I stepped over the puddle and fled to the kitchen for a mop. Slapping Luci's order ticket on the center island beside Barb's chubby hip, I blatantly ignored her glare and returned to the dining area. Luci had already rounded the counter and thrown a rag that I'd left there earlier over the creeping sticky liquid while every other eye in the diner watched by the time I had returned.
"Luci," I hissed quietly. "You don't have to do that." I squatted beside her and snatched the rag from her grasp, one hand steadying the mop upright.
"I was only helping, Darling," Luci sat back on her heels, amusement evident in her deep sensuous voice.
I shook my head at the ridiculous scene when I realized that Luci wore black stilettos and form-fitting black dress pants. All of the men and probably half of the women stared at her long legs and well formed ass, not the mess that I had made. Eager to save the poor woman from the unwanted advances of the single redneck boys, I leveled my hand under her elbow and pulled her upright swiftly. I leaned the mop on the doorframe before escorting her back to the blue leather-upholstered stool.

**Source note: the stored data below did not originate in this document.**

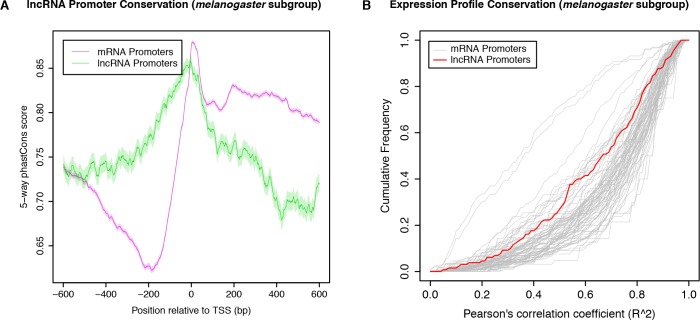
Conservation of melanogaster subgroup lncRNA TSCs.(A) Promoter sequence conservation. melanogaster subgroup-specific phastCons scores over lncRNA or protein-coding gene promoters that are shared across the three species of the subgroup. These phastCons scores were computed by including exclusively the genomes of the five sequenced melanogaster subgroup species in the input multiple sequence alignment. (B) Expression specificity conservation. All functionally shared promoters with maximum 25 RPM and 5-fold expression changes in D. melanogaster were included in the analysis (130 lncRNA promoters).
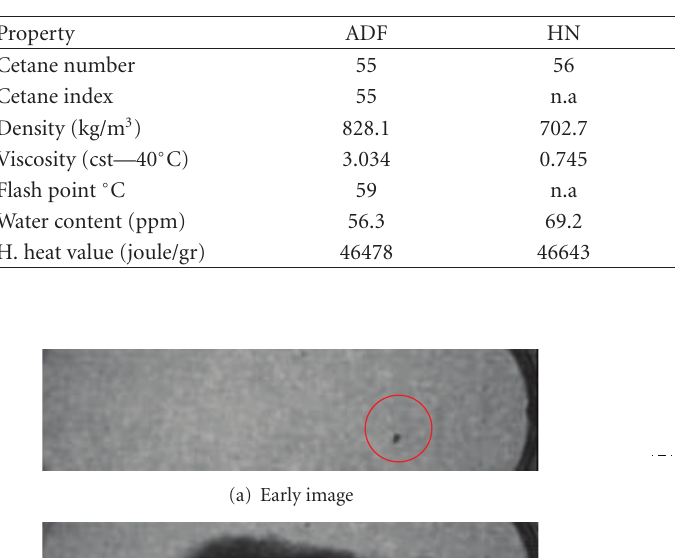
Table 2: Fuel properties of the tested fuels.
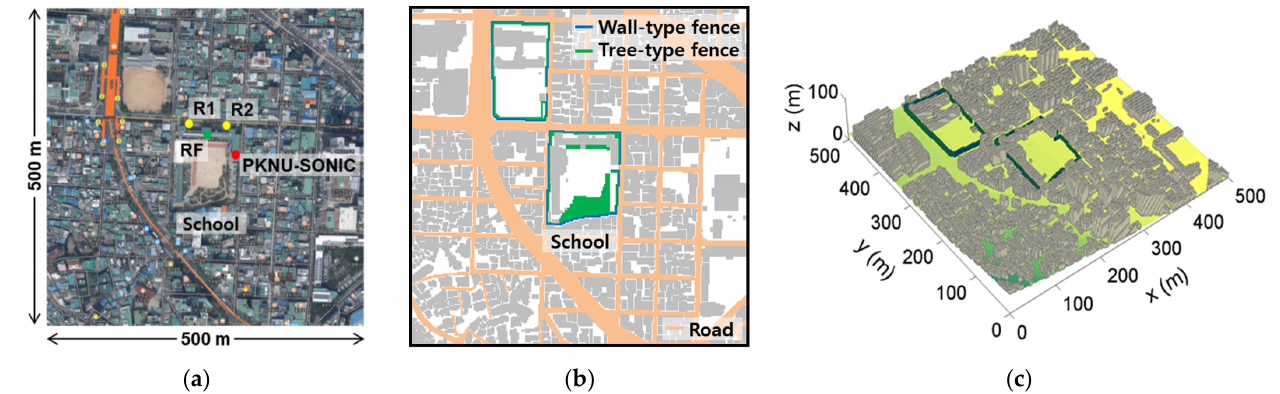
Figure 1. ( a ) Satellite image, ( b ) fence location, and ( c ) computational configurations of the target area.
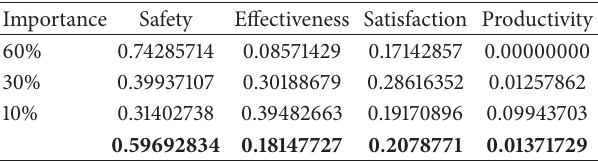
Table 7: Normalized value of the results of Search Types 1, 2, and 3, respectively, for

She obediently tucked one ankle behind the other and hooked her heel on the round metal ring near the bottom of the stool. Her hands stayed poised for action but unmoving in her lap, and her eyes tracked me as I finished cleaning the tea. Her scrutiny hadn't unnerve me the
way I figured it should have. It actually flattered me in an odd way. Of all the people in the room, Luci Pravitas chose to watch me complete such a mundane task.
"Lauren?" She called as I moved towards the kitchen, and I stopped.

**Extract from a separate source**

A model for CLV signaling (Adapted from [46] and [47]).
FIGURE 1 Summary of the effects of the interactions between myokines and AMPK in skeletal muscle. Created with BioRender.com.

"Yes?" I asked hopefully, ready and waiting to enthusiastically fulfill any desire of this kind and gorgeous creature.
"My coffee, Darling," she gestured in the direction of the coffee pot with her graceful hand aimlessly.
"Oh," my chest deflated with the sound. I snatched a cup from beneath the counter and eased the black liquid into it, not interested in making another mess, and placed the mug on the counter before her. My eyes avoided hers against my will as I turned towards the kitchen once more.
"Lauren?" I turned with my hand pressed against one of Barb's saloon doors, aware of the multiple sets of eyes watching the interaction peripherally.
Those glacier blue eyes, however, bore directly into me, seeing through my body and into my very soul, uncannily but naturally for Luci. They drew me closer before I realized that I had moved and placed my hands flat on the cool counter across from her once more. The entire room crackled with electric tension when Luci leaned slightly over the island and covered my right hand with her left. I jerked at the unexpected contact, but she waited for me to relax into the warmth of her hand reluctantly. I'm not certain that I relaxed, but I ceased my struggle and stared at our joined hands and then glanced around the diner. Every ear strained to hear our conversation, and every eye pretended to stare at half-eaten meals on the plates before them. I ignored their barely restrained stares as my gaze ventured to the newly exposed skin visible through the slit at the top of Luci dress shirt. It parted at her throat, revealing the smooth skin of her collarbones and chest, and I nearly gasped when I saw more scars marking the otherwise perfect flesh there. These seemed thinner than the jagged lines near her neck and on the backs and sides of her wrists, emaciated, almost like a surgical incision made by a very sharp scalpel.